Doch selbst in der jüngsten Antwort der Polizei auf unsere Nachfragen widerspricht sich diese erneut. Wir hatten gefragt, ob es denn weitere polizeiliche Videoüberwachungsanlagen nach § 32 (3) NPOG gibt, die von der Polizeidirektion Hannover direkt oder mittelbar betrieben werden und die auf deren Internetpräsenz ebenfalls nicht aufgeführt werden. Die Polizei antwortet dazu:
„Bitte informieren Sie sich im Internet unter https://www.pd-h.polizei-nds.de/praevention/kriminalpraevention/videoueberwachung/ Die Darstellung ist aktuell und abschließend. „
Dass diese polizeiliche Auflistung ihrer Kameras und die dazugehörige „Karte aller Kamerastandorte in Hannover“ alles andere als „aktuell und abschließend“ ist wurde ja nun anhand der dort ebenfalls nicht aufgeführten vier Kameras am türkischen Konsulat klar. Inwiefern diese Behauptung dann – bezogen auf unsere Frage – noch ernst zu nehmen und glaubwürdig sein kann, bleibt diskutabel.
Die Polizei hätte auf unsere Frage auch – sehr viel einfacher und klarer – mit einem „Nein“ antworten können. Hat sie aber nicht und bleibt hinter ihren eigenen Transparenz- und Offenheitsansprüchen meilenweit zurück. Das beweist auch das wenig hilfreiche weitere Nicht-Beantworten-Wollen der Frage, warum andere „Objektschutz“-Polizeikameras mittels polizeilicher Webpräsenz aufgelistet werden, die vier neuen Kameras aber gar nicht.
Spannend dürfte auch noch die Klärung der Fragen zur Handhabung der (aufgezeichneten?) Bilder der vier neuen Polizeikameras durch deren Subunternehmer Zettec GmbH sein: Wie lange und mittels welcher Technik wird aufgezeichnet? Wer hat technischen Zugriff auf die Kamerabilder und deren Speicherungen? Werden die Bilder in Echtzeit an die Polizei Hannover übermittelt und falls ja, mittels welcher Technik und über welche Kommunikationskanäle?

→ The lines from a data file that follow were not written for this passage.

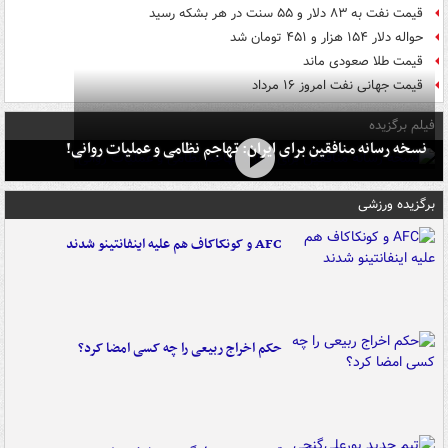
قیمت نفت به ۸۳ دلار و ۵۵ سنت در هر بشکه رسید
حواله دلار ۱۵۴ هزار و ۴۵۱ تومان شد
قیمت طلا صعودی ماند
قیمت جهانی نفت امروز ۱۶ مرداد
فیلم برگزیده
نسخه رسانه منافقین برای ایران: تهاجم نظامی و عملیات روانی!
برگزیده ورزشی
AFC و کونکاکاف هم علیه اینفانتینو شدند
حکم اخراج ربیعی را چه کسی امضا کرد؟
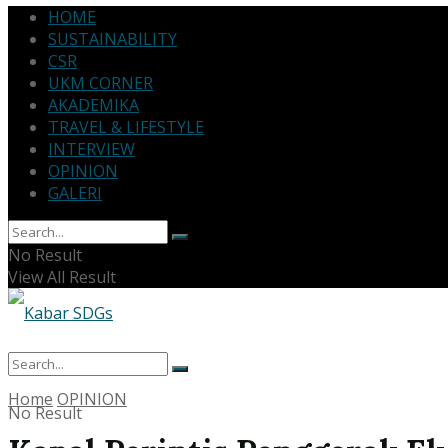
HOME
SUSTAINABILITY
CSR
UKM CORNER
AKADEMIKA
TRAVEL & LIFESTYLE
INTERVIEW
OPINION
GALERI
No Result
View All Result
Home
OPINION
No Result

Doch noch einmal zurück zur Kennzeichnung der vier „geheimen“ Kameras:
Wie hat die Polizei auf unser Nachbohren reagiert?
Sie hat – soweit von uns ersichtlich – zwei Aufkleber an Pfosten angebracht. Zwei Aufkleber für vier Kameras. Und diese dann ausgerechnet auch noch an solchen Stellen, an denen man bereits längst von den Kameras erfasst ist, noch bevor man erkennen geschweige denn lesen kann, dass es sich um einen videoüberwachten öffentlichen Raum handelt. Zudem verweisen auch diese Polizei-Sticker auf deren Homepage – „für weitere Informationen“. Und das, obwohl – wie beschrieben – die polizeiliche Internetpräsenz diese vier Kameras überhaupt nicht erwähnt, also verheimlicht.
Man fragt sich, wer für eine derart inkompetente „Kennzeichnung“ der Polizeikameras die Verantwortung trägt und warum die Polizei Hannover aus längst rechtskräftigen Urteilen zu den Fragen der Kamerabeschilderung offenbar nichts oder nicht viel dazu gelernt hat …
Das Landesamt für Datenschutz in Niedersachsen wurde inzwischen über die vier Kameras informiert und um eine Überprüfung der Sachlage gebeten.